## EXERCISE REQUIREMENTS
Collect each line from the rows below that contains the string "technologies". Matching is case-sensitive.

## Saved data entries
* * * * *
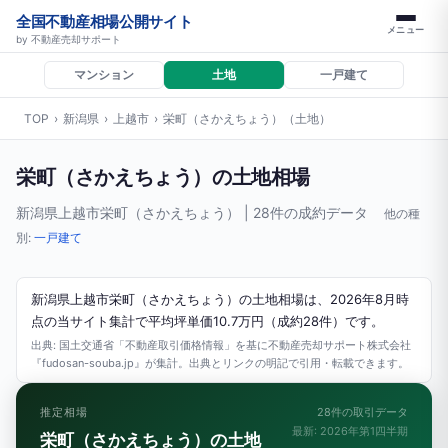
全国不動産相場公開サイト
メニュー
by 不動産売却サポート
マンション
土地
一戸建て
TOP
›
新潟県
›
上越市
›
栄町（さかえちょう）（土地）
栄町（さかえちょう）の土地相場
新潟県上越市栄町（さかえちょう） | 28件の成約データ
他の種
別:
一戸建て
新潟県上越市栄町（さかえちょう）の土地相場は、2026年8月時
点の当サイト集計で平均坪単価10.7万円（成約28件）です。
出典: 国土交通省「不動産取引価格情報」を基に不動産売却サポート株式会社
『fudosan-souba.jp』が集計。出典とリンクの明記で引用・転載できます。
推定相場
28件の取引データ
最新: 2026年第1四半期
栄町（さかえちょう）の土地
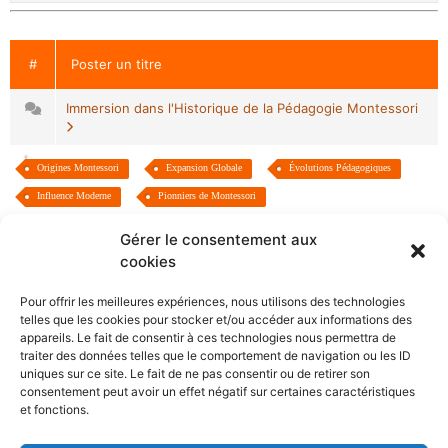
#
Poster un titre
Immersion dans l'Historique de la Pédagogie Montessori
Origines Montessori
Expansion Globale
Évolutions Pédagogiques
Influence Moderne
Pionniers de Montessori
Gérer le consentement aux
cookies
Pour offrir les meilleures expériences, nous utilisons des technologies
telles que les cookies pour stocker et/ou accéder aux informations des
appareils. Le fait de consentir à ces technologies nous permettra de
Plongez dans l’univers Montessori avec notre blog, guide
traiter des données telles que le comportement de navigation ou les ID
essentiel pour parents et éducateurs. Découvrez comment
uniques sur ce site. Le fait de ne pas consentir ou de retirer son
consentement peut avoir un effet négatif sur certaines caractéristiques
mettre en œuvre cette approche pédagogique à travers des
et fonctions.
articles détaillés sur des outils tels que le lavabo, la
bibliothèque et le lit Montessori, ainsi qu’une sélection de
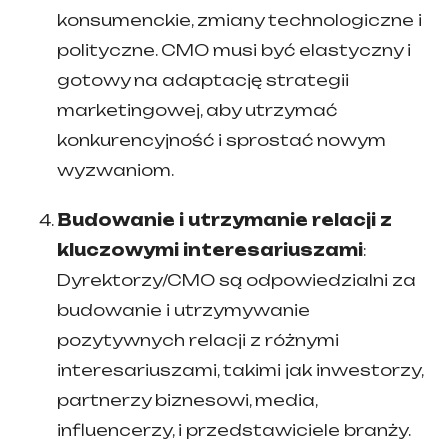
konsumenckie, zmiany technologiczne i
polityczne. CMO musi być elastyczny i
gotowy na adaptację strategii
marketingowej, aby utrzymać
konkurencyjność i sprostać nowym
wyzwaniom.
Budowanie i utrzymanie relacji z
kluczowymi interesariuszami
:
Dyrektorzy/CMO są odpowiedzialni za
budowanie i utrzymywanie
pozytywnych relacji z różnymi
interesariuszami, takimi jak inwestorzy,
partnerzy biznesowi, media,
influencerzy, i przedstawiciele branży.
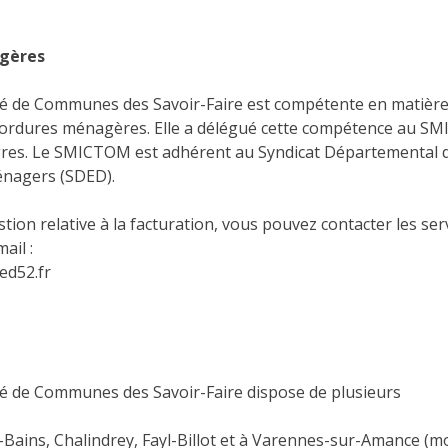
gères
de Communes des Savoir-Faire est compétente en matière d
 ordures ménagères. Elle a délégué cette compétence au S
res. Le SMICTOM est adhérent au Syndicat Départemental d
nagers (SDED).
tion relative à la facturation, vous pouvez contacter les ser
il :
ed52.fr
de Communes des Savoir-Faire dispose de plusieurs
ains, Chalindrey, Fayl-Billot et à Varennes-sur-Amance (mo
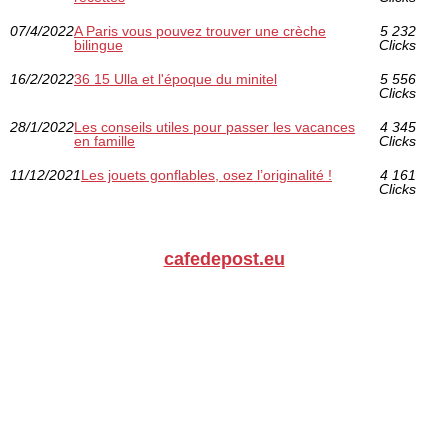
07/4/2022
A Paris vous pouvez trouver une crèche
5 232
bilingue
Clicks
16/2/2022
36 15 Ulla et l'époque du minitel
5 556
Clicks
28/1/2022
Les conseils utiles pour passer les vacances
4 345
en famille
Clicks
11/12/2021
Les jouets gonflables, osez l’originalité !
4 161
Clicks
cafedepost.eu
* * * * *
## RESPONSE TO THE TASK
Pour offrir les meilleures expériences, nous utilisons des technologies
appareils. Le fait de consentir à ces technologies nous permettra de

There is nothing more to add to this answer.